Outside of his work as a supervisor for District 5, De Witt is licensed to sell guns and teach concealed carry classes, and is something of a gun enthusiast in his personal life.
A Second Amendment Sanctuary is a jurisdiction -- oftentimes a county, sometimes a state -- that has a resolution or law on the books that signals the jurisdiction's opposition to new gun control laws. Generally speaking, jurisdictions set their own parameters of what a Second Amendment Sanctuary is, and the concept typically varies from one place to the next.
The concept gained momentum among conservatives and rural Americans during the last few years. The term itself is analogous to the so-called "Sanctuary Cities" which gained prominence early in Donald Trump's presidency for their vows not to cooperate with Immigrations and Customs Enforcement (ICE) enforcement activities.
De Witt's proposal received a rather tepid response from officials. Supervisor Mark Monson, who is filling the seat of Jeremy Taylor during Taylor's overseas deployment, asked more than once how Woodbury County would be in a position to determine whether a gun-control law is unconstitutional, and whether Woodbury County has the authority to defy a state or federal law.
"That could be determined by, courts, probably, by county attorneys. There are also some sheriffs offices that have self-proclaimed that they will not aid and abet in a similar situation," De Witt responded. "Remembering that the Constitution belongs to the individuals, the citizens of the country, it does not belong to the government to mandate or take away what we have."

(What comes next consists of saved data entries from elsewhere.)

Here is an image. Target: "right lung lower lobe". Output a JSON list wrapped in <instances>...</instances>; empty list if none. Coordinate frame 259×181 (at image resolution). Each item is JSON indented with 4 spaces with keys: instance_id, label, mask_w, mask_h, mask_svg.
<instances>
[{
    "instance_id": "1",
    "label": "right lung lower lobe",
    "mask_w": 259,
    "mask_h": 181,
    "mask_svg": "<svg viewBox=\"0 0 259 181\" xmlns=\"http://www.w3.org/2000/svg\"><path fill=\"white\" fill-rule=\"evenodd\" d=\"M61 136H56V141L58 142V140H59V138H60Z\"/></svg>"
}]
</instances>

District Judge Duane Hoffmeyer raised a trio of concerns in response to De Witt's proposal. One was that the resolution could, in some form or fashion, revive the specter of guns in the courtroom; he was assured both by De Witt and Woodbury County Sheriff Chad Sheehan that this would not be the case.

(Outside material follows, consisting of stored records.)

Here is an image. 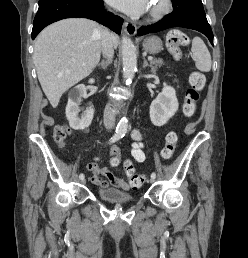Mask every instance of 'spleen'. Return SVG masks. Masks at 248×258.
<instances>
[{
	"mask_svg": "<svg viewBox=\"0 0 248 258\" xmlns=\"http://www.w3.org/2000/svg\"><path fill=\"white\" fill-rule=\"evenodd\" d=\"M192 53L196 68L202 72H209L212 64L211 55L200 37L192 40Z\"/></svg>",
	"mask_w": 248,
	"mask_h": 258,
	"instance_id": "3e777b00",
	"label": "spleen"
}]
</instances>
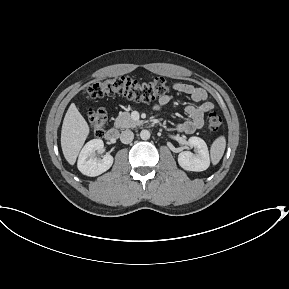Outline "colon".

His second concern was that the resolution could impact courts' ability to seize firearms and ammunition from people who suffer serious mental illness, are known domestic abusers or who are convicted felons.
Both De Witt and Sheehan assured Hoffmeyer that these concerns were already accounted for, and that the resolution would not impact gun forfeitures nor would it allow guns in the courtroom.

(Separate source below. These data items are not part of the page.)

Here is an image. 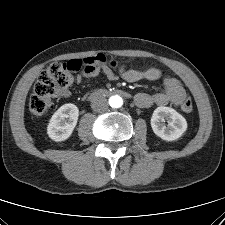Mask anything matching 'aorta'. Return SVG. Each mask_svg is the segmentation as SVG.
<instances>
[{
    "instance_id": "1",
    "label": "aorta",
    "mask_w": 225,
    "mask_h": 225,
    "mask_svg": "<svg viewBox=\"0 0 225 225\" xmlns=\"http://www.w3.org/2000/svg\"><path fill=\"white\" fill-rule=\"evenodd\" d=\"M109 104L113 108H120L123 105V99L119 95L111 96L109 99Z\"/></svg>"
}]
</instances>
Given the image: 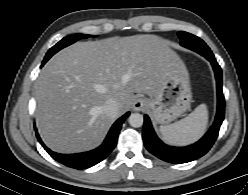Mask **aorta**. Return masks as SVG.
<instances>
[{
  "mask_svg": "<svg viewBox=\"0 0 248 195\" xmlns=\"http://www.w3.org/2000/svg\"><path fill=\"white\" fill-rule=\"evenodd\" d=\"M129 124L134 127V128H138L141 127L143 125L144 122V118L143 115L139 114V113H132L129 116Z\"/></svg>",
  "mask_w": 248,
  "mask_h": 195,
  "instance_id": "762f6f07",
  "label": "aorta"
}]
</instances>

Hoffmeyer's third concern was that the resolution, if adopted, could cause some measure of confusion in the public and might, in effect, cause people to overstep their bounds in regards to their gun rights -- he cited an example of a convicted domestic abuser who got a hunting license and thus assumed he was allowed to carry a gun. He was not.
"Sometimes there's enough confusion of what one can and cannot do," Hoffmeyer said.
"I would just be careful whether this somehow gives that person greater credibility than they might otherwise have," he added.
One member of the public -- Jackie Stellish -- spoke up, telephonically, in opposition to De Witt's proposed resolution. She pointed to the number of Americans, and Iowans specifically, who are injured or killed by guns.
According to the Centers for Disease Control and Prevention, 294 deaths in Iowa were attributed to firearms in 2019. A significant proportion of these were people who died by their own hand.
"The vast majority of Americans support common-sense gun laws," Stellish said. "And, instead of passing resolutions with no impact on state or local law, I would ask you to focus on solutions that keep our families safe in Woodbury County."
Woodbury County Attorney P.J. Jennings also spoke up, suggesting that De Witt's proposal was "a solution in search of a problem."
Iowa currently has no Second Amendment Sanctuaries, although Worth County in northern Iowa reportedly has considered such a measure.
The state legislature, meanwhile, has advanced a "Right to Firearms Amendment" that could, if passed by voters, amend the Iowa Constitution and codify the right to keep and bear arms (which is not currently in the state's Constitution). The amendment would also add "strict scrutiny" language that would apply to gun-control laws, which has caused concern among gun-control supporters.
With the strict scrutiny clause, gun-control laws in Iowa could be readily overturned by the courts if they could be considered contrary to the Second Amendment.
In the end, De Witt's idea did not advance Tuesday evening, and De Witt suggested he might revisit the idea at a later date. In a phone call on Wednesday, De Witt said that he has received many enthusiastic calls, texts and emails of support from the public on the issue.